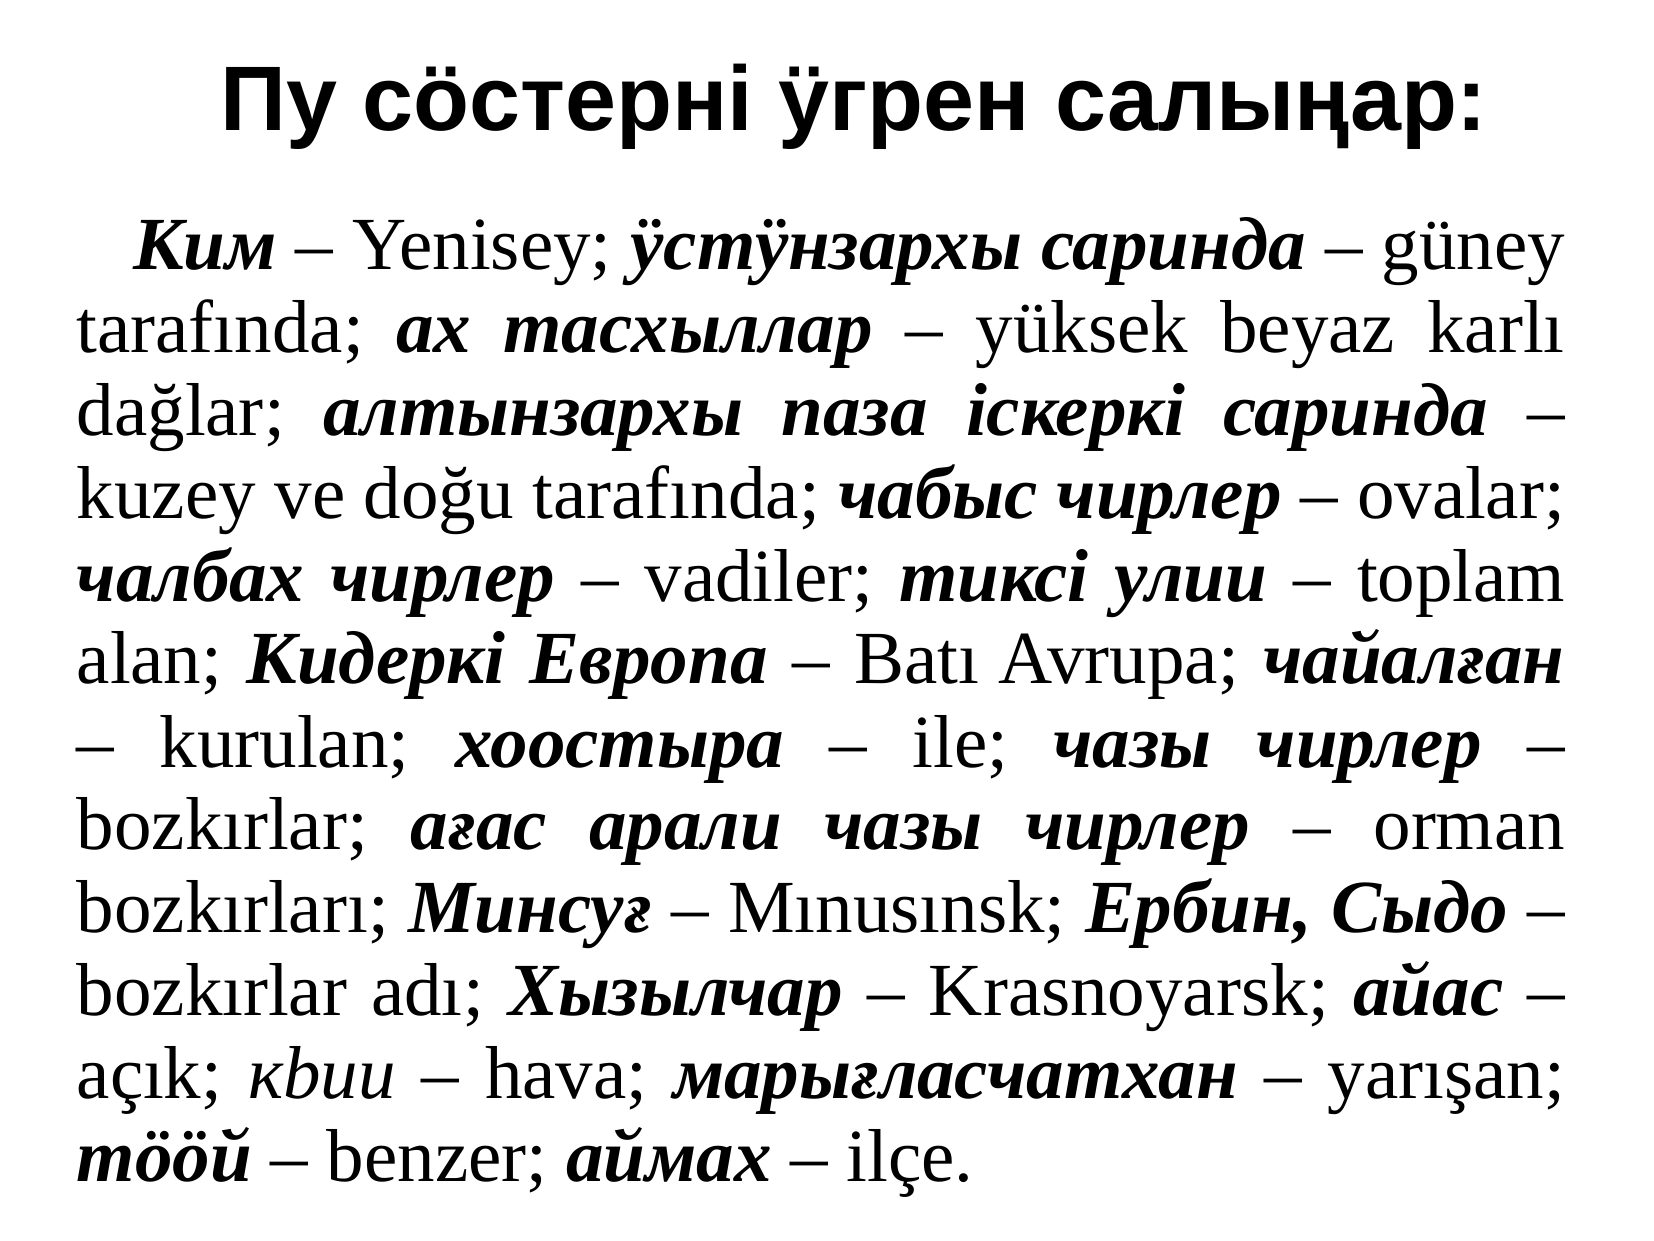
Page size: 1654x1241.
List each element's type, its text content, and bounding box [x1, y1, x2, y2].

title Пу сӧстернi ӱгрен салыңар: [82, 47, 1571, 150]
list Ким – Yenisey; ӱстӱнзархы саринда – güney tarafında; ах тасхыллар – yüksek beyaz karlı dağlar; алтынзархы паза iскеркi саринда – kuzey ve doğu tarafında; чабыс чирлер – ovalar; чалбах чирлер – vadiler; тиксi улии – toplam alan; Кидеркi Европа – Batı Avrupa; чайалған – kurulan; хоостыра – ile; чазы чирлер – bozkırlar; ағас арали чазы чирлер – orman bozkırları; Минсуғ – Mınusınsk; Ербин, Сыдо – bozkırlar adı; Хызылчар – Krasnoyarsk; айас – açık; кbии – hava; марығласчатхан – yarışan; тӧӧй – benzer; аймах – ilçe. [76, 89, 1565, 1199]
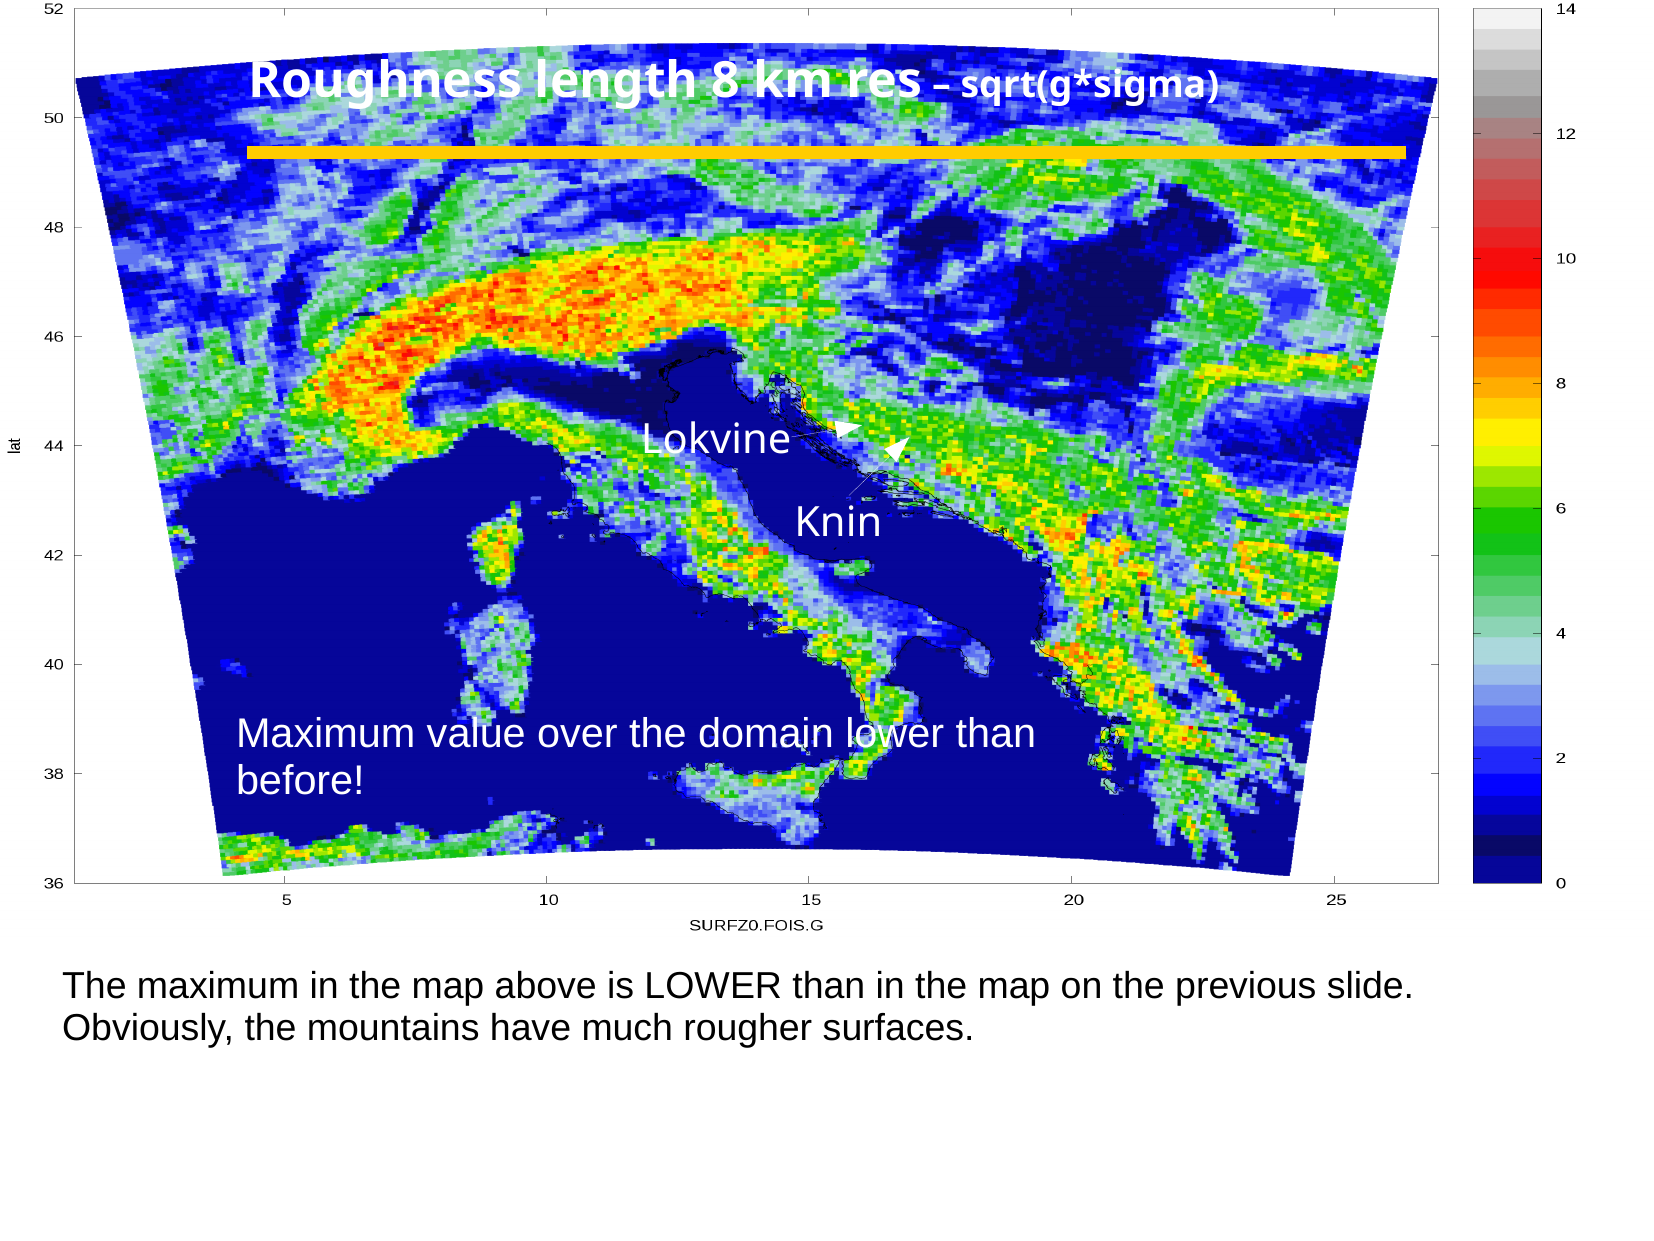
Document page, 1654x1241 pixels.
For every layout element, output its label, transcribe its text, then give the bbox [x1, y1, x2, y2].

text_box Knin [779, 484, 902, 550]
text_box The maximum in the map above is LOWER than in the map on the previous slide. Obviously, the mountains have much rougher surfaces. [47, 956, 1430, 1056]
text_box Roughness length 8 km res – sqrt(g*sigma) [234, 40, 1558, 137]
text_box Lokvine [626, 401, 818, 467]
text_box Maximum value over the domain lower than before! [221, 702, 1111, 830]
picture [0, 0, 1654, 937]
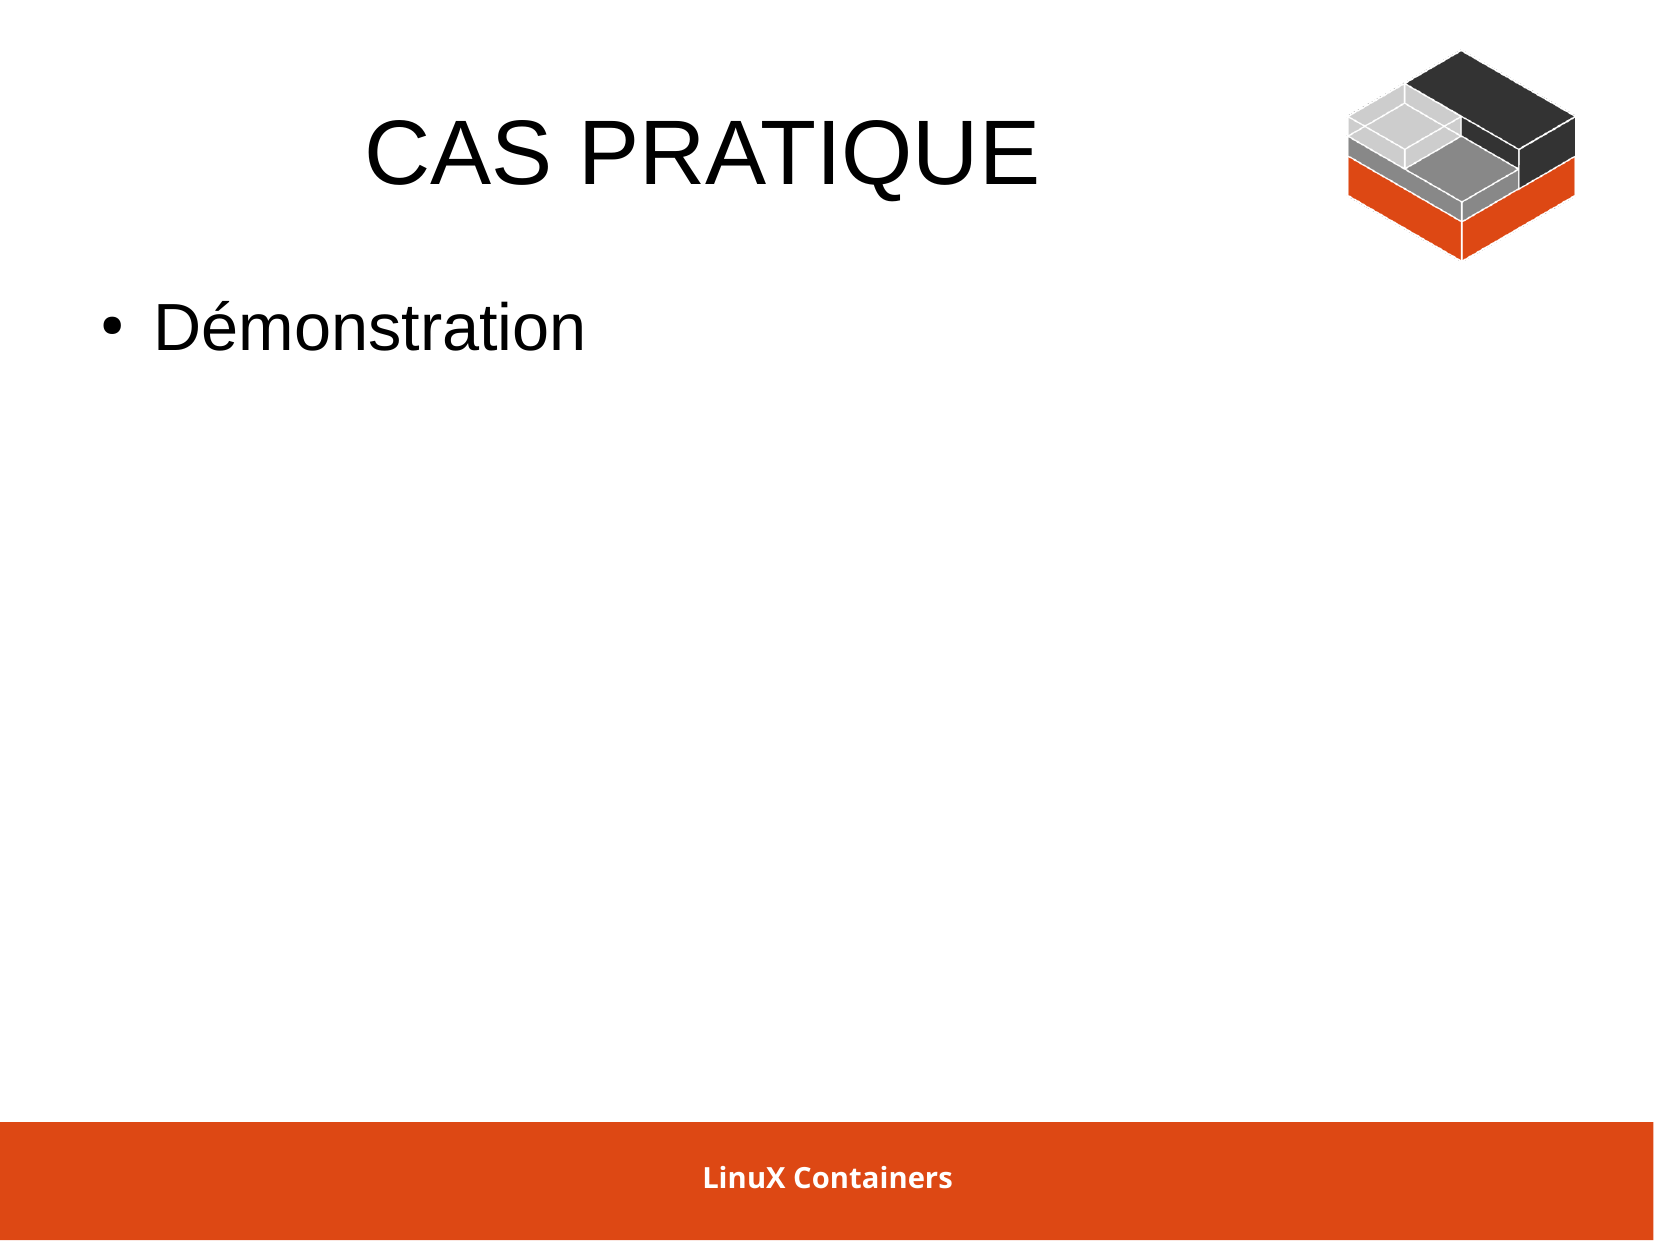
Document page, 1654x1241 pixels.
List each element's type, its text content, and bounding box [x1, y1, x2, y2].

list Démonstration [82, 290, 1571, 1010]
title CAS PRATIQUE [82, 49, 1323, 257]
picture [1346, 49, 1576, 261]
______________________________
> **Written exercise**: Copy every line of the records above without changing anything, and leave the pictures out of your answer.

> **Final answer**:
Page size: 1654x1241.
List each element's type, its text content, and bounding box [x1, y1, x2, y2].

title Пу сӧстернi ӱгрен салыңар: [82, 47, 1571, 150]
list Ким – Yenisey; ӱстӱнзархы саринда – güney tarafında; ах тасхыллар – yüksek beyaz karlı dağlar; алтынзархы паза iскеркi саринда – kuzey ve doğu tarafında; чабыс чирлер – ovalar; чалбах чирлер – vadiler; тиксi улии – toplam alan; Кидеркi Европа – Batı Avrupa; чайалған – kurulan; хоостыра – ile; чазы чирлер – bozkırlar; ағас арали чазы чирлер – orman bozkırları; Минсуғ – Mınusınsk; Ербин, Сыдо – bozkırlar adı; Хызылчар – Krasnoyarsk; айас – açık; кbии – hava; марығласчатхан – yarışan; тӧӧй – benzer; аймах – ilçe. [76, 89, 1565, 1199]
Document page, 1654x1241 pixels.
For every layout element, output its label, transcribe its text, then give the bbox [x1, y1, x2, y2].

text_box Knin [779, 484, 902, 550]
text_box The maximum in the map above is LOWER than in the map on the previous slide. Obviously, the mountains have much rougher surfaces. [47, 956, 1430, 1056]
text_box Roughness length 8 km res – sqrt(g*sigma) [234, 40, 1558, 137]
text_box Lokvine [626, 401, 818, 467]
text_box Maximum value over the domain lower than before! [221, 702, 1111, 830]
picture [0, 0, 1654, 937]
Document page, 1654x1241 pixels.
List each element's type, its text content, and bounding box [x1, y1, x2, y2].

list Démonstration [82, 290, 1571, 1010]
title CAS PRATIQUE [82, 49, 1323, 257]
picture [1346, 49, 1576, 261]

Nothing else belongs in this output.